Now it turns out that intelligence officials did edit out classified suspicions about specific terrorist groupings and associations from Ambassador Rice's TV script to safeguard CIA and FBI efforts to trace the actual bad guys. (They also thought there was no real difference between the words "extremist," which they did allow to be used, and "terrorist.")

There are important investigations underway regarding Benghazi that will get to the truly important issues as to why our mission was so unprepared and unprotected in the critical days and hours, but these seem not to involve conspiracies apart from incompetence and highly theoretical and bureaucratized approaches to sensitive issues in the field that require far more pragmatic and high-level judgments.

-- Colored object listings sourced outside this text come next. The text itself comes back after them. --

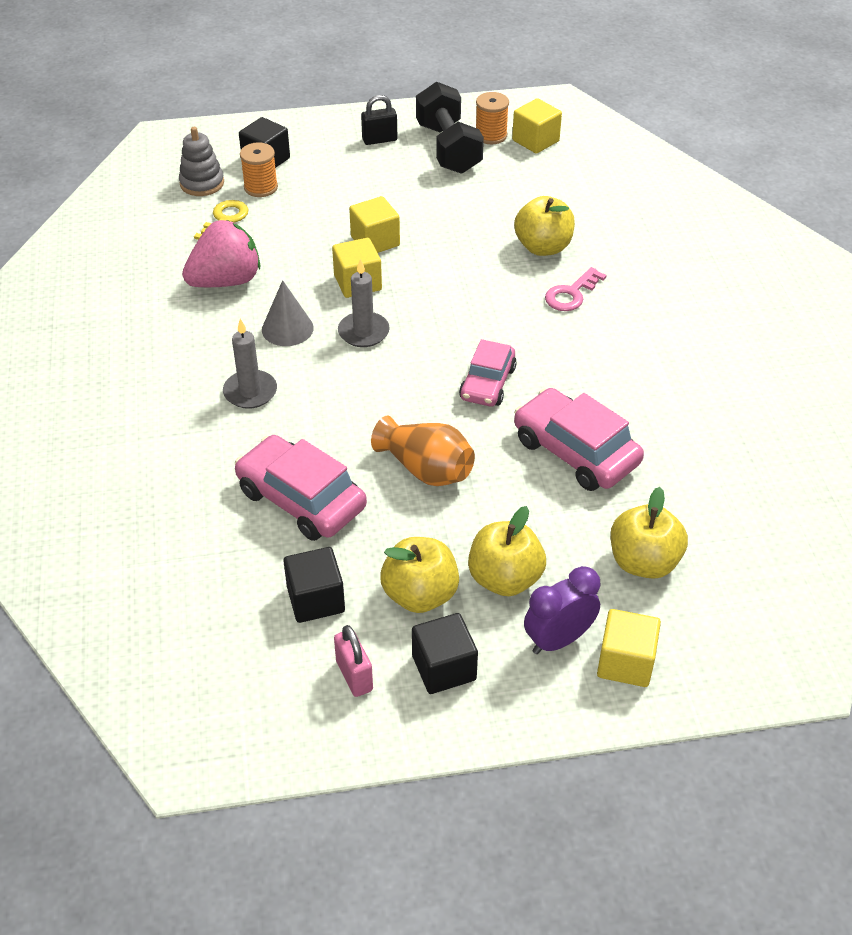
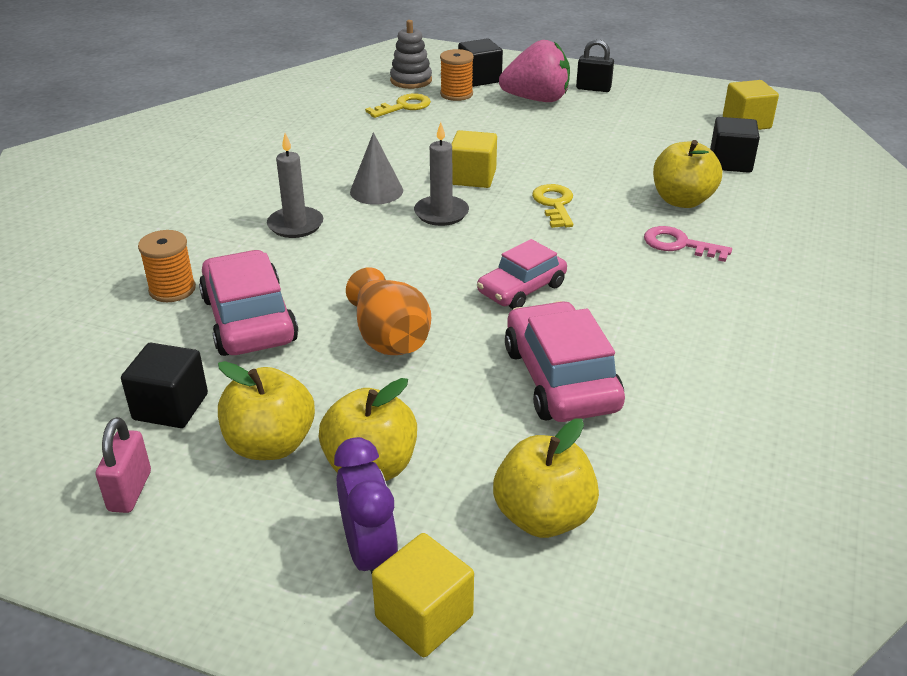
camera: 30 degrees right, 10 degrees down
(226, 281) = (360, 145): pink strawberry -> pink strawberry (536, 99)
(375, 241) = (519, 153): yellow cube -> none
(444, 668) = (222, 525): black cube -> black cube (730, 162)
(448, 148) = (653, 108): black dumbbell -> none
(448, 288) = (554, 204): none -> yellow key
(491, 135) = (704, 109): orange spool -> orange spool (172, 289)
(558, 640) = (369, 554): purple clock -> purple clock turned 75 degrees clockwise
(571, 294) = (679, 244): pink key -> pink key turned 45 degrees clockwise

Now two weeks after the election we hear from Romney and Limbaugh both allege a vast conspiracy of "takers" who voted fro Obama because of the "free" goodies the president delivered -- a reflection of the 47 percent conspiracy the Romney had alleged earlier of the non-taxpayer beneficiaries of "government handouts" -- presumably the Social Security benefits those "takers" had actually paid for, and the veterans benefits and tax-free income our military actually earned by their service, or the food stamps and school lunches and earned income tax credits that hundreds of Republican politicians have voted for (one supposes as fellow conspirators).

Never mind that the alleged non-taxpayers actually have been paying payroll, sales and gasoline and other excise taxes all along. And never mind that women were never demanding "free" birth control; they simply wanted to be able to buy (or earn at their workplace) insurance policies that provide such prescriptions without co-pays. Strange how the free-market folks confuse buying something with getting it free. But facts never stand in the way of a self-serving conspiracy theory.

Maybe the best way to sum this all up is that the utter failure (not to mention the sheer fantasy) of these conspiracy theories to hold true (or even hold water) may finally be leading to a little less credibility for their proponents, or a little less media attention from their cable TV megaphones. Or maybe we should just start countering with conspiracies from the other side -- did you know that the owner of Rush Limbaugh's radio broadcast EIB network is... Bain?!